# Exercise description
Quote all the text in the listing below word for word, and leave the pictures out of your answer.

# Dataset entries

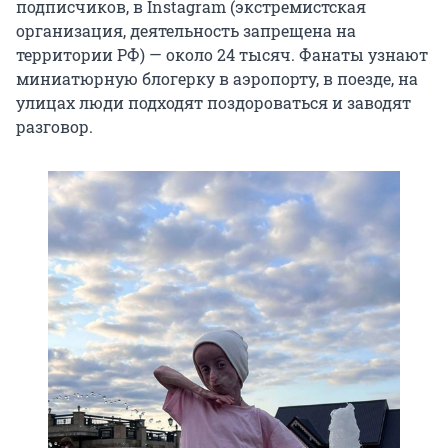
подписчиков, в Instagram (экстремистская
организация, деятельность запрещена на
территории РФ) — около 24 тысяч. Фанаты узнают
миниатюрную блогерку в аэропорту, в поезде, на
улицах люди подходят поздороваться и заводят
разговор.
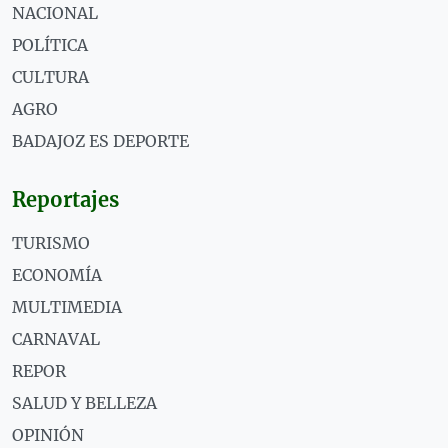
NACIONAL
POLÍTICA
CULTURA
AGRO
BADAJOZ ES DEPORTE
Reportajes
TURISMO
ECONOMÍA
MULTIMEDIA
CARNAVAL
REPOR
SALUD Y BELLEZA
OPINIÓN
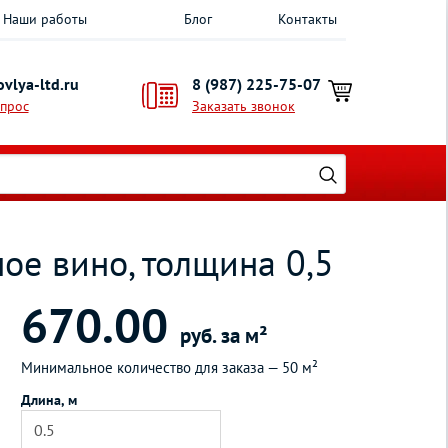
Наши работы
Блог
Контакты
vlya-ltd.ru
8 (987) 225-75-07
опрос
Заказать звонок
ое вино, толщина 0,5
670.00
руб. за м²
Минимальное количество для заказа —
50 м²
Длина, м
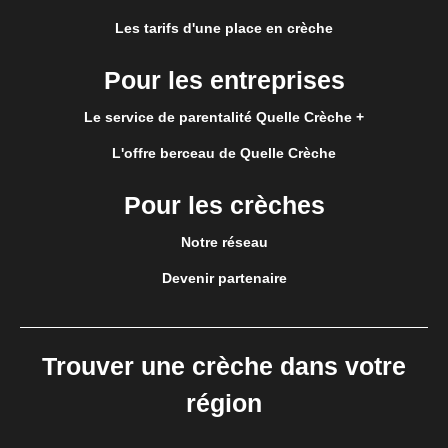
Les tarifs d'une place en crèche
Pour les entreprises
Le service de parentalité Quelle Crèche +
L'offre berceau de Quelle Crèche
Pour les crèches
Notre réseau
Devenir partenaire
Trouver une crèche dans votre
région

# Exercise output
подписчиков, в Instagram (экстремистская
организация, деятельность запрещена на
территории РФ) — около 24 тысяч. Фанаты узнают
миниатюрную блогерку в аэропорту, в поезде, на
улицах люди подходят поздороваться и заводят
разговор.
NACIONAL
POLÍTICA
CULTURA
AGRO
BADAJOZ ES DEPORTE
Reportajes
TURISMO
ECONOMÍA
MULTIMEDIA
CARNAVAL
REPOR
SALUD Y BELLEZA
OPINIÓN
Наши работы
Блог
Контакты
vlya-ltd.ru
8 (987) 225-75-07
опрос
Заказать звонок
ое вино, толщина 0,5
670.00
руб. за м²
Минимальное количество для заказа —
50 м²
Длина, м
Les tarifs d'une place en crèche
Pour les entreprises
Le service de parentalité Quelle Crèche +
L'offre berceau de Quelle Crèche
Pour les crèches
Notre réseau
Devenir partenaire
Trouver une crèche dans votre
région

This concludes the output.